Sentado en el banco de la iglesia bautista donde pertenecia escuchaba los testimonios de un grupo de hermanos que recien habian viajado a la Tierra Santa con la pareja pastoral.
Me gusta leer entrelineas, no lo puedo evitar, y alli estaba yo buscando cosas entre expresiones normales de un viaje turistico como las picadas de mosquitos, y el cansancio por tanto caminar. Todos los turistas eran hermanos de la iglesia, convertidos (al menos eso dicen) y guiados por el pastor. De pronto entre picadas de mosquitos, y tobillos inflamados escucho algunas cosas que me hicieron regresar un grupo de neuronas que ya habian pasado de largo.
“cuando uno esta alli siente una cosa en el cuerpo….algo….” “…entramos al Rio Jordan todos vestidos con tunicas blancas y el pastor nos bautizo a todos en el rio, (la expresion de la cara en la hermana que decia esto parecia que con las tunicas blancas ya ella creia que estaba en la Jerusalem celestial…)y nos dieron un certificado de bautismo, cuando uno esta metido en esa agua, alli donde Jesus se bautizo….uno siente algo especial….” “….fuimos alli al muro de los Lamentos, y escribimos peticiones especiales en papelitos que enrollamos y metimos entre las piedras del muro….” “….yo tome un poco de tierra de Belen y la traje en una bolsita, la tengo en casa…” “…yo recogi una piedra del Mar Muerto y la tengo en mi escritorio…”

━━━━

** OBJETIVO DEL EJERCICIO **
Transcriba sin cambios el fragmento del texto sobre el viaje a Tierra Santa que va desde "Me gusta leer" hasta "pasado de largo.". Los registros no intervienen en este ejercicio.

** DATOS PROPORCIONADOS **
━━━━

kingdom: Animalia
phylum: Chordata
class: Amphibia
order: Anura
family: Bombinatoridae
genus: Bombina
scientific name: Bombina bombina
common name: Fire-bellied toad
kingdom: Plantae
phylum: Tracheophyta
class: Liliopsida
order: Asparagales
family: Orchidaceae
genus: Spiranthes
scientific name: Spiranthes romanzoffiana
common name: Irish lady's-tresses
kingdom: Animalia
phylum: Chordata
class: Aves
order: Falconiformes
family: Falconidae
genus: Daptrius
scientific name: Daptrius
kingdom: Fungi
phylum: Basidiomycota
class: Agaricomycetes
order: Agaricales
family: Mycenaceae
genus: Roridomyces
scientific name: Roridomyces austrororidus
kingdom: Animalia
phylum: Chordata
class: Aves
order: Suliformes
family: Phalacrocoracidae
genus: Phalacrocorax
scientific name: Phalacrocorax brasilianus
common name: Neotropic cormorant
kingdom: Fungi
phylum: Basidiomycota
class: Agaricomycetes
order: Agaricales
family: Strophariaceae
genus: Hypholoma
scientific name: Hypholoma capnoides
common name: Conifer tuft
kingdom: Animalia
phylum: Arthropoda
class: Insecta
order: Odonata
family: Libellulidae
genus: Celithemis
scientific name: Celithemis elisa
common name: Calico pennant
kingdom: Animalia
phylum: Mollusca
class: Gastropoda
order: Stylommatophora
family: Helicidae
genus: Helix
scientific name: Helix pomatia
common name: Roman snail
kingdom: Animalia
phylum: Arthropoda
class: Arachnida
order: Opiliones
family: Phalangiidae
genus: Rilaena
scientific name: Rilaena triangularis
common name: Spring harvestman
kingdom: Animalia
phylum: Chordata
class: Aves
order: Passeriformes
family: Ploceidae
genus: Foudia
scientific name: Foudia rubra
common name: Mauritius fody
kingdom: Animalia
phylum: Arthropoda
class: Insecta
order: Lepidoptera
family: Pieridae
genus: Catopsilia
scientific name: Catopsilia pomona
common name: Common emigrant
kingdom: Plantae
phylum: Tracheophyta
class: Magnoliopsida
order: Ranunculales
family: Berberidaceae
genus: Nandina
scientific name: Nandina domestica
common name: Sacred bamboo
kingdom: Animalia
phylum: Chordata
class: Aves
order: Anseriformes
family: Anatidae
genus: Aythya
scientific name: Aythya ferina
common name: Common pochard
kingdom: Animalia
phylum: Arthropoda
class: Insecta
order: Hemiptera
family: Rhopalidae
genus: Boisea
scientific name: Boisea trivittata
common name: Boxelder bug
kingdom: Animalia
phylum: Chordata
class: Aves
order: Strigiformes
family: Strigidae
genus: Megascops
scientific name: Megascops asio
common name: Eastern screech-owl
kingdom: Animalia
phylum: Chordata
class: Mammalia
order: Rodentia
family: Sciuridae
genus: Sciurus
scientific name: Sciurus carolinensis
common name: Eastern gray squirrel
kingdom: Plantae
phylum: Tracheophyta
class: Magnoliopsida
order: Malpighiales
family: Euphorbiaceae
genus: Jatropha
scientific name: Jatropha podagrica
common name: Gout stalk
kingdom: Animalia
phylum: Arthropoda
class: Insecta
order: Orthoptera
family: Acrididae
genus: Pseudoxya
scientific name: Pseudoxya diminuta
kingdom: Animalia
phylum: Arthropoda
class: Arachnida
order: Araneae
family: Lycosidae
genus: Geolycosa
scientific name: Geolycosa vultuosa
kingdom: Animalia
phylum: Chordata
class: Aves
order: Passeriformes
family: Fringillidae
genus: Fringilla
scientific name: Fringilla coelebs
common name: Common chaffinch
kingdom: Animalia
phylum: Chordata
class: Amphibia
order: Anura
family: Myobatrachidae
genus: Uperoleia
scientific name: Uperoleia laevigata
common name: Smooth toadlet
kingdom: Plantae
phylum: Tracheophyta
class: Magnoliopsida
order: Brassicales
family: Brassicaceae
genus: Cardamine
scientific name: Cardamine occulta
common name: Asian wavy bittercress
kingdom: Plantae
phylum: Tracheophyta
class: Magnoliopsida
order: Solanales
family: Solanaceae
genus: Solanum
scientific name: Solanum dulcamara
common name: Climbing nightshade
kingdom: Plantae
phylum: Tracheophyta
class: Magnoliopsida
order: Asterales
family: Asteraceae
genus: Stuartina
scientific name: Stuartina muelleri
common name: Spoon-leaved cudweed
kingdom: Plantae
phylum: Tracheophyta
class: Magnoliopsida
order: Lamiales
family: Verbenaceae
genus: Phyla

━━━━

** SU SOLUCIÓN **
Me gusta leer entrelineas, no lo puedo evitar, y alli estaba yo buscando cosas entre expresiones normales de un viaje turistico como las picadas de mosquitos, y el cansancio por tanto caminar. Todos los turistas eran hermanos de la iglesia, convertidos (al menos eso dicen) y guiados por el pastor. De pronto entre picadas de mosquitos, y tobillos inflamados escucho algunas cosas que me hicieron regresar un grupo de neuronas que ya habian pasado de largo.